▶ [TASK INSTRUCTIONS]: Below are the records; give the number of lines in them that include the word "validation", and nothing more.

(Saved data entries)
== Segment start ==

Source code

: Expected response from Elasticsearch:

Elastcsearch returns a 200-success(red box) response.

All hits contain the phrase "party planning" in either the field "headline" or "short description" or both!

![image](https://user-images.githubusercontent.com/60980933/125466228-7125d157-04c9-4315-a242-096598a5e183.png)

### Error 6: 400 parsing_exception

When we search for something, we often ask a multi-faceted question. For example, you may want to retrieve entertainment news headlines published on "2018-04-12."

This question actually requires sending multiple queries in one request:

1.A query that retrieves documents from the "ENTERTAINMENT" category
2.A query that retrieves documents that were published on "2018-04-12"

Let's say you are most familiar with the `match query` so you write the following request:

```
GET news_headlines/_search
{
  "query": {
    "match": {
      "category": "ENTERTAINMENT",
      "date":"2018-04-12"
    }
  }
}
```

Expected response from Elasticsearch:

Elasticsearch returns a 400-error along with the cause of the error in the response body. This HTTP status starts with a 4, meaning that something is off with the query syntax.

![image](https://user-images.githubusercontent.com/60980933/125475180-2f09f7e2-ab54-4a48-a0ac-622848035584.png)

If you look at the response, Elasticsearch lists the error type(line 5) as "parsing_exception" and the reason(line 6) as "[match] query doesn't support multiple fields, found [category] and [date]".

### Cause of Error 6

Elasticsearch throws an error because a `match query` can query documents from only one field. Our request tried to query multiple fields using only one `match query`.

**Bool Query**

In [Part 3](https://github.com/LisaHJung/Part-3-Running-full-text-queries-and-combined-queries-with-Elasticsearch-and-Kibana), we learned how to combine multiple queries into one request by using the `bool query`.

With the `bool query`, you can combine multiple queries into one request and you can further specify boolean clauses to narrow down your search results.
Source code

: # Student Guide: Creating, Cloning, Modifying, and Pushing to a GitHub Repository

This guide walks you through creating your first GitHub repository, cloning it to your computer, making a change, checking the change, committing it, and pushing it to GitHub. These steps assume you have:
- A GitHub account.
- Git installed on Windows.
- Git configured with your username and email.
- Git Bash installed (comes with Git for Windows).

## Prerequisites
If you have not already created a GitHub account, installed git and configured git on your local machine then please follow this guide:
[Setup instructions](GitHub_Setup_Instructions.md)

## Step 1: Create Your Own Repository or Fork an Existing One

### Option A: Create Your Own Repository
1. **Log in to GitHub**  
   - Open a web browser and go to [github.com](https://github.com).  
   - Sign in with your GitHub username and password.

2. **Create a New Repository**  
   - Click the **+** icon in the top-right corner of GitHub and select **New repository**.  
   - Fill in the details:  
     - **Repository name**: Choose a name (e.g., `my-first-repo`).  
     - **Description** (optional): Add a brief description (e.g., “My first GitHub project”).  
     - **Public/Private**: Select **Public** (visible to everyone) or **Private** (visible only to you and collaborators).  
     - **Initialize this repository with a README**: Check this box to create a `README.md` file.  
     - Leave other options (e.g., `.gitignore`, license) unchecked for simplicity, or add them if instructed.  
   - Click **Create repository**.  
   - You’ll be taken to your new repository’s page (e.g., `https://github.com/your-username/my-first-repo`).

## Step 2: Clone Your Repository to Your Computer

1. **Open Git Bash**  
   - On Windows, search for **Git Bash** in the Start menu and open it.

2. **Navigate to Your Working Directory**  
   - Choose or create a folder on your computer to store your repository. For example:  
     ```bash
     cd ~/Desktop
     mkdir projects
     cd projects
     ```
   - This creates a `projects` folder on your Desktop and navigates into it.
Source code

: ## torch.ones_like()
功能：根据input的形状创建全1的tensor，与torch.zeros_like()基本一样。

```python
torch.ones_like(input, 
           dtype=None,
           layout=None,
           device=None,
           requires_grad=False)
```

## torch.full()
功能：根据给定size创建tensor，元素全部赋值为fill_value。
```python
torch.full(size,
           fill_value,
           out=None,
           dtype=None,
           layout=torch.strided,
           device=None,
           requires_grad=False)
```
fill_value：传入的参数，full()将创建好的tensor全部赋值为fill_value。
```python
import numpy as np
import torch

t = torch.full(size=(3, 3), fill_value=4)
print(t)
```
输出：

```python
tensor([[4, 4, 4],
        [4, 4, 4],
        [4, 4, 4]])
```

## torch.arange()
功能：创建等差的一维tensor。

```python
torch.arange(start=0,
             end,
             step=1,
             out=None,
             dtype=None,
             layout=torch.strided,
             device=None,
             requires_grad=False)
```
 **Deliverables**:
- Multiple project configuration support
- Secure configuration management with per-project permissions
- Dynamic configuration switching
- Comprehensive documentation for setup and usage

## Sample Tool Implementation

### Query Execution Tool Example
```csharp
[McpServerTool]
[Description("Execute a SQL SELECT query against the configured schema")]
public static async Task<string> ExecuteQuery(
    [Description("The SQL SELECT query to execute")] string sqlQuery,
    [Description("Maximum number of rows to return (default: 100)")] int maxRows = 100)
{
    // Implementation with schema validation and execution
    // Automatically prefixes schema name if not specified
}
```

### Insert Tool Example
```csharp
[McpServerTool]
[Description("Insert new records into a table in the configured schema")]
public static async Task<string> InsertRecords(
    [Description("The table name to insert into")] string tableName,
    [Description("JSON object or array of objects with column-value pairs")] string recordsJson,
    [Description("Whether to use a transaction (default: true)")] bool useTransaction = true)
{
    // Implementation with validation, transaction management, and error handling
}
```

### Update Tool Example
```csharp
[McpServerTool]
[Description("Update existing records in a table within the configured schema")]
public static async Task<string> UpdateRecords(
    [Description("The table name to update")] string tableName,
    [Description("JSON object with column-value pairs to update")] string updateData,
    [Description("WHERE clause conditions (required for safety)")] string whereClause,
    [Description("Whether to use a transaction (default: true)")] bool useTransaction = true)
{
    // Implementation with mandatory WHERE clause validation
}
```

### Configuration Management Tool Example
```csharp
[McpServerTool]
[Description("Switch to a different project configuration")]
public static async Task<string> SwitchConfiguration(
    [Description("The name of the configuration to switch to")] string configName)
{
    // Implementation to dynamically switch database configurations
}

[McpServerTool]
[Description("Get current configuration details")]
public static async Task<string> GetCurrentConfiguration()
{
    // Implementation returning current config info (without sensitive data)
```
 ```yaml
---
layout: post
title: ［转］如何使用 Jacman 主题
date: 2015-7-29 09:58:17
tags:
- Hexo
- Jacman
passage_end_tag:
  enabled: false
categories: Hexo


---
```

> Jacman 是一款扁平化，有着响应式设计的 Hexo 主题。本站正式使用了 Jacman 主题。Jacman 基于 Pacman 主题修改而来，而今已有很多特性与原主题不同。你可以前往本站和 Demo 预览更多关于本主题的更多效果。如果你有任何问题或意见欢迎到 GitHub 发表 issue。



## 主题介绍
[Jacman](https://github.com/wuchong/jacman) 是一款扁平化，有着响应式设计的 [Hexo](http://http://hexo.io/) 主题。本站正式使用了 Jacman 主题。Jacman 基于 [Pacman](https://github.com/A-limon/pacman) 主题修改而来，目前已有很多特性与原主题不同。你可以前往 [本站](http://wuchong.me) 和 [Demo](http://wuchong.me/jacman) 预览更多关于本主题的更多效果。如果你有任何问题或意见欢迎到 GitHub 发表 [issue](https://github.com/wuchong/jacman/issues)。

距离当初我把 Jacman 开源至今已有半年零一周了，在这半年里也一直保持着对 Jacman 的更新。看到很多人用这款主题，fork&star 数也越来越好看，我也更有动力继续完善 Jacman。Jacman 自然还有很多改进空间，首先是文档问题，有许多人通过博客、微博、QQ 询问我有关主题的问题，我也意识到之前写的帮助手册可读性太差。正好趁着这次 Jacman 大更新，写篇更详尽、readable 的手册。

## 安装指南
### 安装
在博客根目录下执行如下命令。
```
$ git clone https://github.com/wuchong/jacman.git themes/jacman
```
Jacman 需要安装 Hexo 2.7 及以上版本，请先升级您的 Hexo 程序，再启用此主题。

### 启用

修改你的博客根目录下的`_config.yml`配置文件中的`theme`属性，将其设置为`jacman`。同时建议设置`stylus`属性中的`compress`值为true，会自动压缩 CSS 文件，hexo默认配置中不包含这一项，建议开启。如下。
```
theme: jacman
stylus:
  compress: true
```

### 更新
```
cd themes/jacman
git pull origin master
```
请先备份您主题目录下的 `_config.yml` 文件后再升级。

== Segment end ==

▶ [ANSWER SECTION]: 3